ID Number: Q59462
1.00 1.10 1.11 4.20
OS/2
Summary:
To be able to effectively manage transactions, transaction logging
is always required. Without transaction logging, a transaction could
not be rolled back. Even a single UPDATE statement that affected
multiple rows could not be trusted to complete in an atomic fashion or
even at all if it were not being logged.
For this reason, there is no way to turn off transaction logging,
although bulk copy operations (BCP or SELECT INTO) can bypass logging
if you set DBOPTION 'SELECT INTO' to true.
If you want to avoid the need to dump your transaction log, set
the TRUNCATE LOG ON CHECKPOINT option. By using this option, you can
keep the log at a minimum size; however, the log still must be large
enough to be able to roll back your largest single transaction. If
you perform a single update that affects many rows (or an entire
table), the log can still be very large indeed.
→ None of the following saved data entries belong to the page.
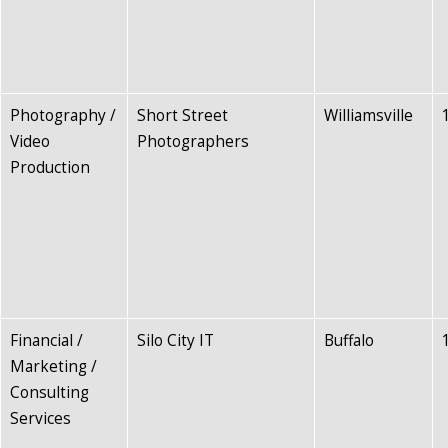
Photography /
Short Street
Williamsville
Video
Photographers
Production
Financial /
Silo City IT
Buffalo
Marketing /
Consulting
Services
If you encounter
this situation, you may be able to rewrite an UPDATE statement to
multiple UPDATE statements that each qualify only a subset of the
rows. (For example, where rows between 1 and 50000, then do another
udate where rows between 50001 and 100000.)
Note: There is a down side of using TRUNCATE LOG ON CHECKPOINT.Since
you are not maintaining the logs, you also are not able to do
incremental recovery. That is, you cannot recover except to the last
dump database. You also cannot recover from transaction dumps.